[Collected data entries]
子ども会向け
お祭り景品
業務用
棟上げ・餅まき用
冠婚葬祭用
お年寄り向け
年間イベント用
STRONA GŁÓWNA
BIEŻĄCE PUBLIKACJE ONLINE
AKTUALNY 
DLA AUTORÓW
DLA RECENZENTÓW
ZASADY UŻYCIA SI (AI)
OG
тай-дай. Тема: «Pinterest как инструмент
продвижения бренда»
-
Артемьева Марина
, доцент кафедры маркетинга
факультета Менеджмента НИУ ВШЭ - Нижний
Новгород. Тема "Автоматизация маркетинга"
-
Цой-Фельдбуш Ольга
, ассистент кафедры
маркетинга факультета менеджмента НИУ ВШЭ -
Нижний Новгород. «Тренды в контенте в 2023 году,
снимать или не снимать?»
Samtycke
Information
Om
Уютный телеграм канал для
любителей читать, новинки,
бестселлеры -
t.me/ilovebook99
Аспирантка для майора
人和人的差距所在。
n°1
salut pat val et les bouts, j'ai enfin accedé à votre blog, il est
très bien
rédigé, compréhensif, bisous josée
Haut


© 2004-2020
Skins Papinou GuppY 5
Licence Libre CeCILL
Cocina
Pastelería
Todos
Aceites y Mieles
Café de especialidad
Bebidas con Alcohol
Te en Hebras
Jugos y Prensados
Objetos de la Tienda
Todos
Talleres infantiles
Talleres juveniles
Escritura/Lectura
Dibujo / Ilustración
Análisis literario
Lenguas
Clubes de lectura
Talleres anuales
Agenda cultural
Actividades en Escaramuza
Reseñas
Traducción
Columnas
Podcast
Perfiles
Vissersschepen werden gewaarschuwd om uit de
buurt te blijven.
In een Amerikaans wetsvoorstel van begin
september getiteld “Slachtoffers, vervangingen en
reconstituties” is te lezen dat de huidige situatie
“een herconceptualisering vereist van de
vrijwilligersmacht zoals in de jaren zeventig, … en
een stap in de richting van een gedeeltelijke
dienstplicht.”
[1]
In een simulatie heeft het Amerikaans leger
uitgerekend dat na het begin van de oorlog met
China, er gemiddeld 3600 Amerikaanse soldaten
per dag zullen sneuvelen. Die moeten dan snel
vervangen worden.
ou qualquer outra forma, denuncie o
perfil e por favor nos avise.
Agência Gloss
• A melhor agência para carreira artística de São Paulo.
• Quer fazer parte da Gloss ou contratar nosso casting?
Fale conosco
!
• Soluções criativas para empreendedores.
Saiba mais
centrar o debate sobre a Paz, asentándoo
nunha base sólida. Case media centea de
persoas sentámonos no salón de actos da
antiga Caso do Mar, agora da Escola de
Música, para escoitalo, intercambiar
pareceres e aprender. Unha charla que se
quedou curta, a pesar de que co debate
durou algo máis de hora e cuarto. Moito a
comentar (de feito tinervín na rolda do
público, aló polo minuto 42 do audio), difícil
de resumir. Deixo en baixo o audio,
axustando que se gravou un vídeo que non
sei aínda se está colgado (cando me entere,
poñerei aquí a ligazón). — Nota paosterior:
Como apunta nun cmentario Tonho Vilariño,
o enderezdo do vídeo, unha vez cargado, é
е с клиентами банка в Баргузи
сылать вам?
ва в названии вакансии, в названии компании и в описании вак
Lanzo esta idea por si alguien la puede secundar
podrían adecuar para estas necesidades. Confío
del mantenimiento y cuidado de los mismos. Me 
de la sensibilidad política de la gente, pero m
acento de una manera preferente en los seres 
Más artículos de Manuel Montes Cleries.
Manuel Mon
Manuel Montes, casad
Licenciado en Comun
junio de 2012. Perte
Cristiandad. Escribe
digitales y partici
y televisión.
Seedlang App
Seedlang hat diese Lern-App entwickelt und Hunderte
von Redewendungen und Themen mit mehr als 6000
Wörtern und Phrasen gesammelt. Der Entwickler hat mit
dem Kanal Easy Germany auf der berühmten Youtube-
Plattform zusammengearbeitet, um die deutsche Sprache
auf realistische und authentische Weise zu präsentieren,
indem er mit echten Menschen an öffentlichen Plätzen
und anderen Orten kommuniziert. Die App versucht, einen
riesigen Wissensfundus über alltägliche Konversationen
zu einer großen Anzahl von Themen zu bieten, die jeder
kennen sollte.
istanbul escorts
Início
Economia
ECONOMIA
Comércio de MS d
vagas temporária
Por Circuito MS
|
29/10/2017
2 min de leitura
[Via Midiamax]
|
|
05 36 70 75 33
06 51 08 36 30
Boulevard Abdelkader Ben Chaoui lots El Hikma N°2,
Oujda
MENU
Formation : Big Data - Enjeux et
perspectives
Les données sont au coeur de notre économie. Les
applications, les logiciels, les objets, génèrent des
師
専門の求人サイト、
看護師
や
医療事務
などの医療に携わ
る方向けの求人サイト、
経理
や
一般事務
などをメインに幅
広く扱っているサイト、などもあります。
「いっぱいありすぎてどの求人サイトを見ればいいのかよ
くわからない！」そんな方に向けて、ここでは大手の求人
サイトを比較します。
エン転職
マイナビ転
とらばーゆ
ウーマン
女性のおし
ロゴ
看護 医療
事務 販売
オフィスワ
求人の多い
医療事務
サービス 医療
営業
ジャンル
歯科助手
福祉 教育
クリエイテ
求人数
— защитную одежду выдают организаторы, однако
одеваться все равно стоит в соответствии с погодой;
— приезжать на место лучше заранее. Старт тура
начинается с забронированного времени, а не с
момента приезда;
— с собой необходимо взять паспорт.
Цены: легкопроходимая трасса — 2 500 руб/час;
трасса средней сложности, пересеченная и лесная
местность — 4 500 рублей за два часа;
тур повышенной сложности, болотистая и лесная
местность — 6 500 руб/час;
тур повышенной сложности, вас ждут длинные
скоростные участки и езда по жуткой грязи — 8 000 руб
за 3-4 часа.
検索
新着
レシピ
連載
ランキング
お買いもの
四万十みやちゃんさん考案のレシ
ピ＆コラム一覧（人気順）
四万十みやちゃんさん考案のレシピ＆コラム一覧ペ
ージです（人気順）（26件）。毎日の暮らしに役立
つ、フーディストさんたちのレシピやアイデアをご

WORK TO COMPLETE: Leave out every line above except those from the line with "Análisis literario" up to and including the line with "per dag zullen sneuvelen. Die moeten dan snel", and copy those exactly.

RESULT FOR THIS EXERCISE:
Análisis literario
Lenguas
Clubes de lectura
Talleres anuales
Agenda cultural
Actividades en Escaramuza
Reseñas
Traducción
Columnas
Podcast
Perfiles
Vissersschepen werden gewaarschuwd om uit de
buurt te blijven.
In een Amerikaans wetsvoorstel van begin
september getiteld “Slachtoffers, vervangingen en
reconstituties” is te lezen dat de huidige situatie
“een herconceptualisering vereist van de
vrijwilligersmacht zoals in de jaren zeventig, … en
een stap in de richting van een gedeeltelijke
dienstplicht.”
[1]
In een simulatie heeft het Amerikaans leger
uitgerekend dat na het begin van de oorlog met
China, er gemiddeld 3600 Amerikaanse soldaten
per dag zullen sneuvelen. Die moeten dan snel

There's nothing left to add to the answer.